Over time, I narrowed my search down to the Rover 25, MG ZR, Rover Streetwise, MG-F and MG-TF. The MG-F and MG-TF cars don’t provide much in terms of interior, so they came off the list leaving the 25, ZR and Streetwise. The most common of these cars came with the 1.4 K-Series engine. Not quite what I had in mind.
When you know, you know
It took about a month before I stumbled upon the perfect candidate, and from the outset I thought I might have missed my chance. One evening sat in the bar of a hotel while the wife locked herself in the bathroom, I perused Facebook Marketplace. In among the rubbish of battered Rovers and random adverts that had nothing to do with my search criteria, I see the perfect car. A £350 Rover 25, with a long MOT and nearly everything I wanted. Except for electric windows and air conditioning.
You’ll be thinking the same as I was. That is an MG ZR, not a Rover 25. Part of me thought that the person selling it didn’t know what they were doing (it happens a LOT on Facebook). It was good enough though to make me go and see it. I arranged to view it and see if it was mechanically sound.
The story of the car is that a previous owner did the modifications to the car. The “body kit” came from two MG ZR’s, which were probably wrote off by being boiled alive or being thrown in to a hedge. They then stuck a 1.6 litre K-Series in to it along with the obligatory Max Power/Fast Car air induction apperatus, and that made the car “rapid” as the then owner said. But to me, the most interesting point of this particular car was the interior.
The previous owner had extended the modifications to the interior. They included the steering wheel and instrument cluster from an MG ZR. But the seats? All of it came from a Rover Streetwise. That meant it had half leather seats, and four of them. The rear seat split in to two visible seats with a plastic bit of trim down the middle – perfect for the Lada project. It also made me smile that this car had the same Blaupunkt stereo my first car had. I absolutely hated that head unit, but the car it was in was great.
But how does it drive?
This is an odd article, as it’s the only time I’ve bought a working car to break for parts for another car. But that doesn’t mean I didn’t give it a good thrashing to see whether the Rover 25 was any good.
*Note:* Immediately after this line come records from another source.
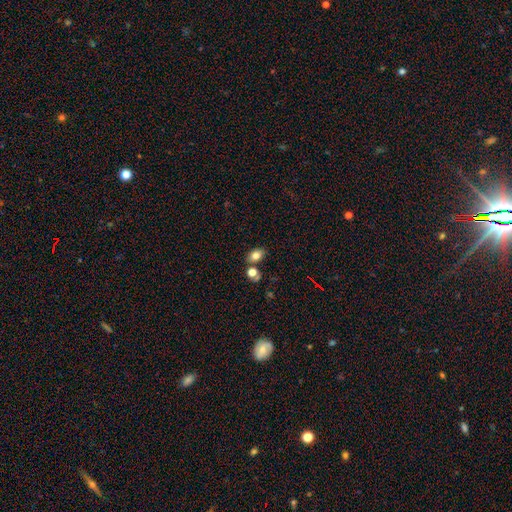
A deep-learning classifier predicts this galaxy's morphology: This appears to be a smooth galaxy with no disk features (79%) that is in between round and cigar-shaped (78%). Merging: none (71%).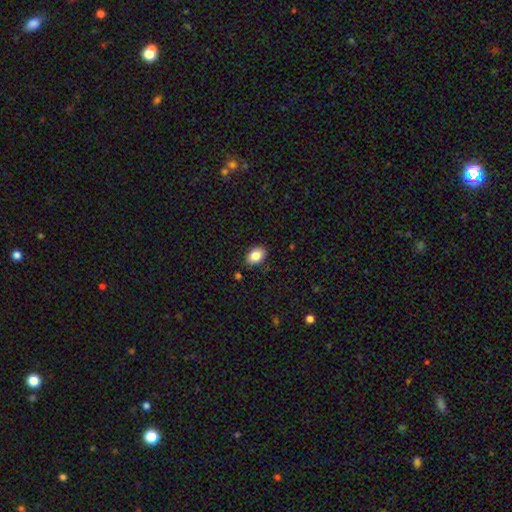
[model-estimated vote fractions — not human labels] smooth_or_featured: smooth (p=0.85) [alt: star or artifact p=0.08]
how_rounded: in between (p=0.82) [alt: round p=0.17]
merging: none (p=0.87) [alt: minor disturbance p=0.10]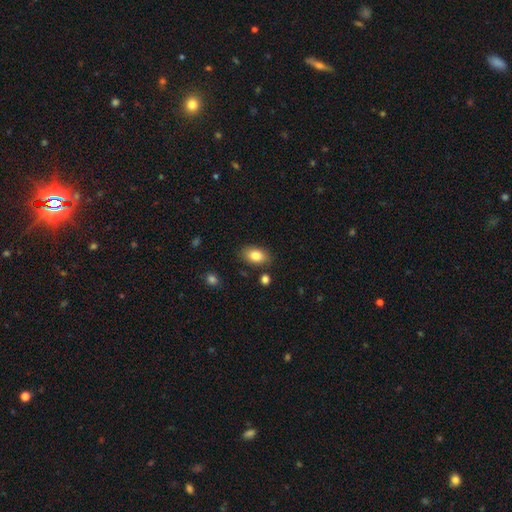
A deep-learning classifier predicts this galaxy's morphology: A smooth galaxy with no disk features (84%) that is in between round and cigar-shaped (88%).

Vote fractions:
- Smooth or featured? smooth: 84% / featured or disk: 8% / star or artifact: 8%
- How rounded? in between: 88% / round: 11% / cigar-shaped: 1%
- Merging? none: 82% / minor disturbance: 12% / merger: 3% / major disturbance: 3%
First impressions of this car is that it’s quite squat with well behaved suspension. It didn’t roll like a dingy during an Atlantic storm, it didn’t try to break my back when going over bumps. The car was stable around town and on country roads that took me home. The car felt planted and confident going around corners of all sorts. I don’t know whether this car has uprated suspension or not, but it impressed me nonetheless.
The gearbox, while nice enough, just doesn’t like 2nd gear. As I drove it and slipped it in to 2nd, it’d spit the gear stick straight back out. Not ideal really, especially on a roundabout in the rain. Although it got the heart pumping fast, so at least it showed me I wasn’t dead.
I’m writing this after picking up the car from the previous owner and driving it to my house. So that should tell you that the brakes do indeed work. They would, however, benefit from new brake fluid and just a general check. If I were inclined to use this as a daily driver, obviously.
Well this was never going to be a long term thing. It was bought to do one job and one job only. It was bought to provide a Lada an engine, an interior, and a few other bits and bobs. And that’s exactly what it’s going to do. It’ll then be broken up and sold off to recoup the out lay on this. Who knows, it may pay for a vinyl roof.